Understanding emotions — from Keras to pyTorch

Introducing torchMoji, a PyTorch implementation of DeepMoji

Detecting emotions, sentiments & sarcasm is a critical element of our natural language understanding pipeline at HuggingFace 🤗. Recently, we have switched to an integrated system based on a NLP model from the MIT Media Lab.

Update: We’ve open sourced it! Repo on GitHub

The model was initially designed in TensorFlow/Theano/Keras, and we ported it to pyTorch. Compared to Keras, pyTorch gives us more freedom to develop and test custom neural network modules and uses an easy to read numpy-style code. In this post, I will detail several interesting points that arose during the reimplementation:

  • how to make a custom pyTorch LSTM with custom activation functions,
  • how the PackedSequence object works and is built,
  • how to convert an attention layer from Keras to pyTorch,
  • how to load your data in pyTorch: DataSets and smart Batching,
  • how to reproduce Keras weights initialization in pyTorch.
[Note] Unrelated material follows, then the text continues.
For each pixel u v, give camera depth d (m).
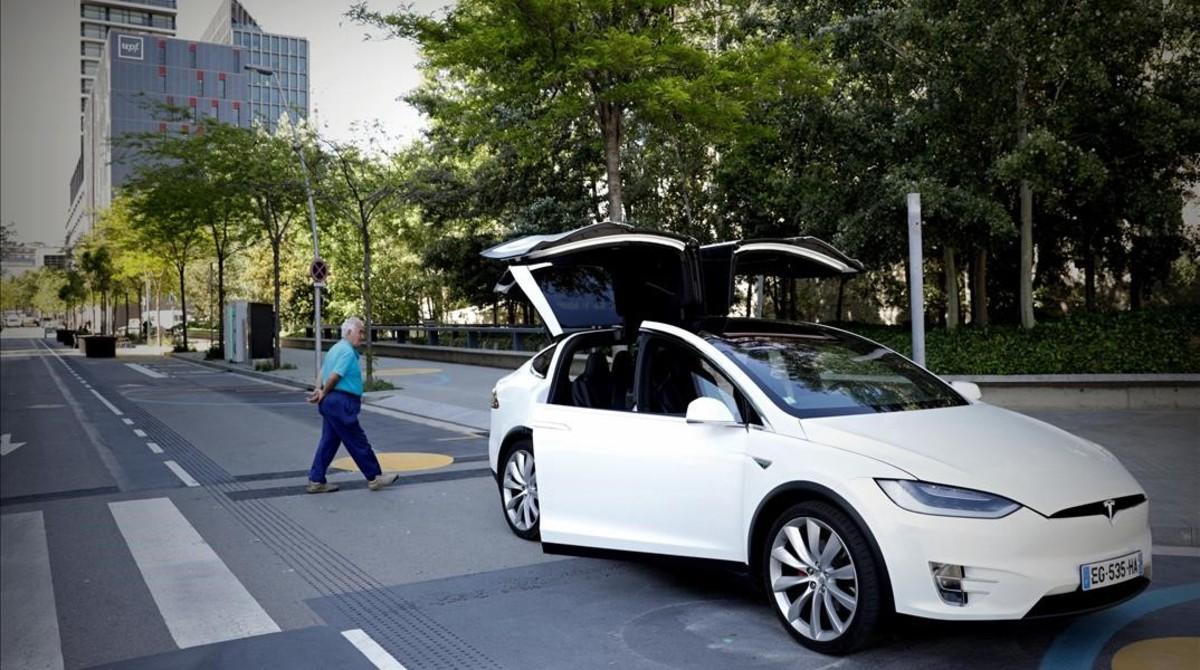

First, let’s look at the torchMoji/DeepMoji model. It is a fairly standard and robust NLP neural net with two bi-LSTM layers followed by an attention layer and a classifier:

torchMoji/DeepMoji model

How to build a custom pyTorch LSTM module

A very nice feature of DeepMoji is that Bjarke Felbo and co-workers were able to train the model on a massive dataset of 1.6 billion tweets. The pre-trained model thus carries a very rich representation of the emotions and sentiments in the training set and we would like to use the pre-trained weights.

However, the model was trained with Theano/Keras’ default activation for the recurrent kernel of the LSTM: a hard sigmoid, while pyTorch is tightly modeled around NVIDIA’s cuDNN library for efficient GPU acceleration which natively supports only LSTM with standard sigmoid recurrent activations:

Keras default LSTM VS pyTorch default LSTM

I thus wrote a custom LSTM layer with hard sigmoid recurrent activation functions:

This LSTM cell has to be integrated in a full module that can make use of all the pyTorch facilities (variable number of layers and directions, inputs as PackedSequences). This integration is quite long so I’ll refer you directly to the relevant file of the repo.

Writing a custom LSTM cell also means that we lose some of the easy and fast GPU capabilities of cuDNN. As we mainly want to use the pre-trained model in production on a CPU and maybe fine-tune a small classifier on top of it, this is not a problem for us, but it means that the model should be further adapted to make use of the GPU more efficiently if you would like to re-train it from scratch.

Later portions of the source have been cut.